Gwenno interview
Gwenno Saunders has never been afraid of pursuing her own path.
After releasing her full-length Welsh language debut album in 2015, it is perhaps unsurprising that 2018’s follow-up Le Kov was recorded in Cornish.
Yet the Cardiff-born musician had harboured doubts about exploring the language of her father, and one with less than 300 native speakers left.
“For a long time, I didn’t write anything in Cornish because I felt it was so fragile that I shouldn’t touch it.
“But then you realise it will only survive if you use it, so there’s a practicality to using it.
“Part of it is taking ownership over something you’ve been given by one of your parents.
“I’m using it and I’ve got to make something out of it.
“Lots of things form your identity and it forms part of mine. I would have to carry it round the rest of my life any way.”
For Le Kov, Gwenno again returned to using a live band, having previously spent five years in indie pop group The Pipettes.
With a nine-date UK tour set to start in March, she admitted to enjoying exploring that side of her music again.
“It’s been really nice to come back to a full band. The record uses a band and we wanted to do that for the tour as well.
“It is much more pleasant when you’ve reached a place where you understand your own musicality better.
“Having more experience and knowing what you really love to hear and finding like-minded people to play along with you is amazing. I’m really excited to play with a live band again.”
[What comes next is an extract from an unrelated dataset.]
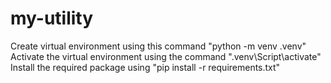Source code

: # my-utility
Create virtual environment using this command "python -m venv .venv"
Activate the virtual environment using the command ".venv\Script\activate"
Install the required package using "pip install -r requirements.txt"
Despite an already storied career, Gwenno believes she is constantly evolving as an artist.
“It is always moving on, and for me it is all about exploration.
“Music allows you to do that, to work things out and evolve.
“The sole driver of music is that you are never going to get to the bottom of it and it is so interchangeable and it belongs to everybody.
“How brilliant is that? You’re never going to work it out. It is amazing.”